Authors: Bernard Cornwell
“Bastard,” Sharpe muttered.
“Quiet! Both of you,” Lawford insisted and then, with his innate politeness, the Lieutenant nodded thanks to the guard who had finally opened the cell directly opposite Hakeswill's lair. “Come on, Sharpe,” Lawford said, then stepped fastidiously into the filthy straw. The cell was eight foot deep and ten foot long and a little over the height of a man. The sewage
smell was rank, but no worse than in the courtyard above. The barred door clashed shut behind them and the key was turned.
“Willie,” a tired voice said from the shadows of the cell, “how very good of you to visit me.” Sharpe, his eyes accustoming themselves to the dimness of the dungeons, saw that Colonel McCandless had been crouching in one corner, half shrouded by straw. The Colonel now stood to greet them, but he was weak for he tottered as he stood, though he shook off Lawford's attempt to help him. “A fever,” he explained. “It comes and it goes. I've had it for years. I suspect the only thing that will cure it will be some soft Scottish rain, but that seems an ever more unlikely prospect. It is good to see you, Willie.”
“You too, sir. You've met Private Sharpe, I think.”
McCandless gave Sharpe a grim look. “I have a question for you, young man.”

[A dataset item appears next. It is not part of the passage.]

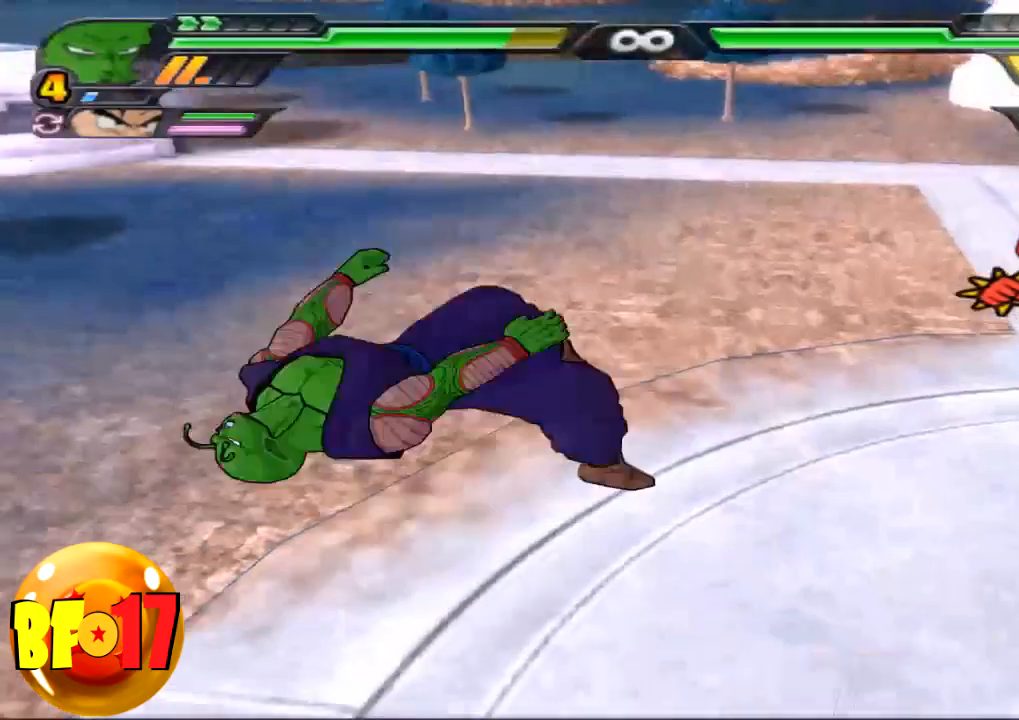
{"buttons": [], "left_stick": "right", "right_stick": "center", "events": [[300, "CIRCLE", "down"], [434, "CIRCLE", "up"]]}
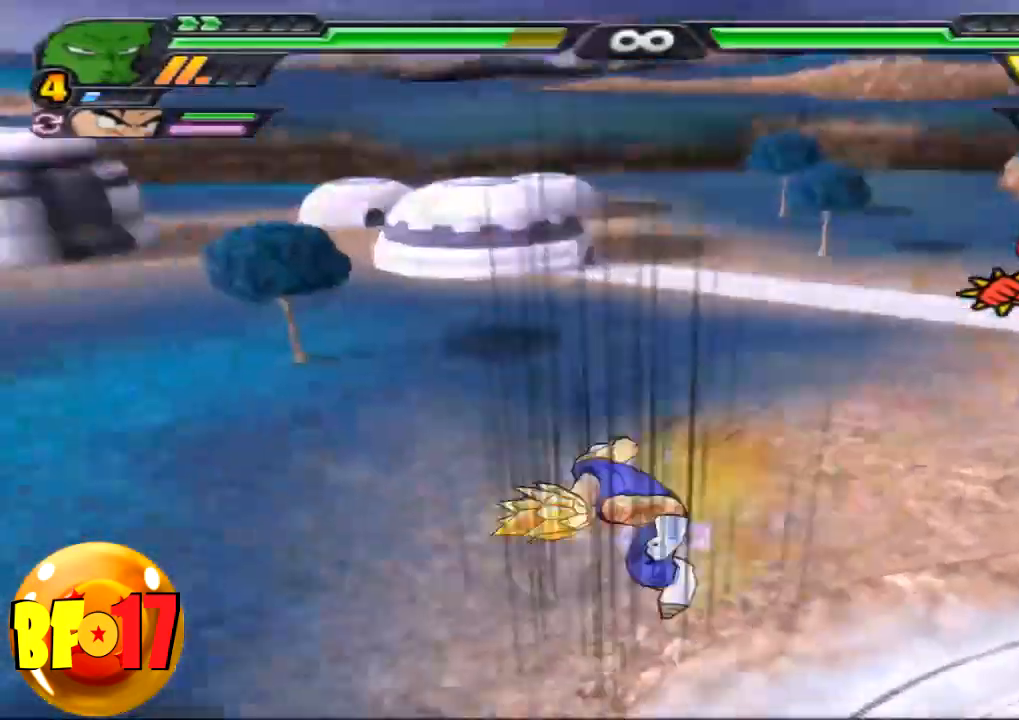
{"buttons": [], "left_stick": "center", "right_stick": "center", "events": [[233, "SQUARE", "down"], [233, "left_stick", "center"], [300, "SQUARE", "up"], [400, "SQUARE", "down"], [467, "SQUARE", "up"]]}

“It wasn't gunpowder, sir,” Sharpe said, remembering his first confrontation with the Colonel and thus anticipating the question. “It tasted wrong, sir. Wasn't salty.”
“Aye, it didn't look like powder,” the Scotsman said. “It was blowing in the wind like flour, but that wasn't my question, Private. My question, Private, is what would you have done if it had been gunpowder?”
“I'd have shot you, sir,” Sharpe said, “begging your pardon, sir.”
“Sharpe!” Lawford remonstrated.
“Quite right, man,” McCandless said. “The wretched fellow was testing you, wasn't he? He was giving you a recruitment test, and you couldn't fail it. I'm glad it wasn't powder, but I don't mind saying you had me worried for a brief while. Do you mind if I sit, Willie? I'm not in my usual good health.” He sank back into his straw from where he frowned up at Sharpe. “Nor are you, Private. Are you in pain?”
“Bastards cracked a rib, sir, and I'm bleeding a bit. Do you mind if I sit?” Sharpe gingerly sat against the side bars of the cell and carefully lifted away the coat that had been draped over his back. “Bit of fresh air will heal it, sir,” he said to Lawford who was insisting on examining the newly opened wounds, though there was nothing he could do to help them mend.
“You won't get fresh air here,” McCandless said. “You smell the sewage?”
“You can't miss that smell, Uncle,” Lawford said.
“It's the new inner wall,” McCandless explained. “When they built it they cut the city drains, so now the night soil can't reach the river and the sewage puddles just east of here. Some of it seeps away through the Water Gate, but not enough. One learns to pray for a west wind.” He smiled grimly. “Among other things.”
McCandless wanted news, not only of what had brought Lawford and Sharpe into Seringapatam, but of the siege's progress and he groaned when he heard where the British had placed their works. “So Harris is coming from the west?”
“Yes, sir.”
“Straight into the Tippoo's loving arms.” The Scotsman sat quietly for a moment, sometimes shivering because of his fever. He had wrapped himself in straw again, but he was still cold, despite the day's intense damp heat. “And you couldn't get a message out? No, I suppose not. Those things are never easy.” He shook his head. “Let's hope the Tippoo doesn't finish his mine.”
“It's near finished, sir.” Sharpe delivered yet more bad news. “I saw it.”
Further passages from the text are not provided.